REQUIRED TASK: Copy all of the material below line for line, with no changes.

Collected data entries
□ □ □ □
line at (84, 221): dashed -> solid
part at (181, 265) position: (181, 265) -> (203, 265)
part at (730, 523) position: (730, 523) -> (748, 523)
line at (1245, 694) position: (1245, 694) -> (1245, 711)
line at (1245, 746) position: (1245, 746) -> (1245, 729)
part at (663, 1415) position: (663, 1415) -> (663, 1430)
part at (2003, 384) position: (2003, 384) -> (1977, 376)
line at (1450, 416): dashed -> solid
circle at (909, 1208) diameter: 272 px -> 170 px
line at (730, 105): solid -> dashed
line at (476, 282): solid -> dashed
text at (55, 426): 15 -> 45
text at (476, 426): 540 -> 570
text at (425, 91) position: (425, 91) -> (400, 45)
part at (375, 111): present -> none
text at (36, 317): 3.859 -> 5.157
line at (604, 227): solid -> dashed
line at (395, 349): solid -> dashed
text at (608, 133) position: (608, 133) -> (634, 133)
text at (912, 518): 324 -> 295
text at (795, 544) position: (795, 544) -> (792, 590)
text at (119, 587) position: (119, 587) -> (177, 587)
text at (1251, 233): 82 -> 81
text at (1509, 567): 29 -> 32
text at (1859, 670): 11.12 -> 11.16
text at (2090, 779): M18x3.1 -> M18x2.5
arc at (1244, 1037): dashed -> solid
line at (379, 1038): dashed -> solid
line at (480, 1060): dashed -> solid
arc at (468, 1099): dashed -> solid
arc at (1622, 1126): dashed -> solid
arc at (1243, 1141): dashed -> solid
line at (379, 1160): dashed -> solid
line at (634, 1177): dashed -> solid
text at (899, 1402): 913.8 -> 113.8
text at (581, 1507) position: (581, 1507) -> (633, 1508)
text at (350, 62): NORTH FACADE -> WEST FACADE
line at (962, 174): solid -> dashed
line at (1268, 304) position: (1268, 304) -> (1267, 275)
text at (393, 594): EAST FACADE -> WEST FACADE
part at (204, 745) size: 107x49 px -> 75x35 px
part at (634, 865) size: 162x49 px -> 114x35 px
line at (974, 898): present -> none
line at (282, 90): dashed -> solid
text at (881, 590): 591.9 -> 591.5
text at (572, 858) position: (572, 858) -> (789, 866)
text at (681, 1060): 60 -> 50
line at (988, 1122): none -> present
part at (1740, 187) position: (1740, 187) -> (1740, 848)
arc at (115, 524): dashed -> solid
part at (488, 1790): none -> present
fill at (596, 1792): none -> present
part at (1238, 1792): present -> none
□ □ □ □
EXERCISE OUTPUT:
line at (84, 221): dashed -> solid
part at (181, 265) position: (181, 265) -> (203, 265)
part at (730, 523) position: (730, 523) -> (748, 523)
line at (1245, 694) position: (1245, 694) -> (1245, 711)
line at (1245, 746) position: (1245, 746) -> (1245, 729)
part at (663, 1415) position: (663, 1415) -> (663, 1430)
part at (2003, 384) position: (2003, 384) -> (1977, 376)
line at (1450, 416): dashed -> solid
circle at (909, 1208) diameter: 272 px -> 170 px
line at (730, 105): solid -> dashed
line at (476, 282): solid -> dashed
text at (55, 426): 15 -> 45
text at (476, 426): 540 -> 570
text at (425, 91) position: (425, 91) -> (400, 45)
part at (375, 111): present -> none
text at (36, 317): 3.859 -> 5.157
line at (604, 227): solid -> dashed
line at (395, 349): solid -> dashed
text at (608, 133) position: (608, 133) -> (634, 133)
text at (912, 518): 324 -> 295
text at (795, 544) position: (795, 544) -> (792, 590)
text at (119, 587) position: (119, 587) -> (177, 587)
text at (1251, 233): 82 -> 81
text at (1509, 567): 29 -> 32
text at (1859, 670): 11.12 -> 11.16
text at (2090, 779): M18x3.1 -> M18x2.5
arc at (1244, 1037): dashed -> solid
line at (379, 1038): dashed -> solid
line at (480, 1060): dashed -> solid
arc at (468, 1099): dashed -> solid
arc at (1622, 1126): dashed -> solid
arc at (1243, 1141): dashed -> solid
line at (379, 1160): dashed -> solid
line at (634, 1177): dashed -> solid
text at (899, 1402): 913.8 -> 113.8
text at (581, 1507) position: (581, 1507) -> (633, 1508)
text at (350, 62): NORTH FACADE -> WEST FACADE
line at (962, 174): solid -> dashed
line at (1268, 304) position: (1268, 304) -> (1267, 275)
text at (393, 594): EAST FACADE -> WEST FACADE
part at (204, 745) size: 107x49 px -> 75x35 px
part at (634, 865) size: 162x49 px -> 114x35 px
line at (974, 898): present -> none
line at (282, 90): dashed -> solid
text at (881, 590): 591.9 -> 591.5
text at (572, 858) position: (572, 858) -> (789, 866)
text at (681, 1060): 60 -> 50
line at (988, 1122): none -> present
part at (1740, 187) position: (1740, 187) -> (1740, 848)
arc at (115, 524): dashed -> solid
part at (488, 1790): none -> present
fill at (596, 1792): none -> present
part at (1238, 1792): present -> none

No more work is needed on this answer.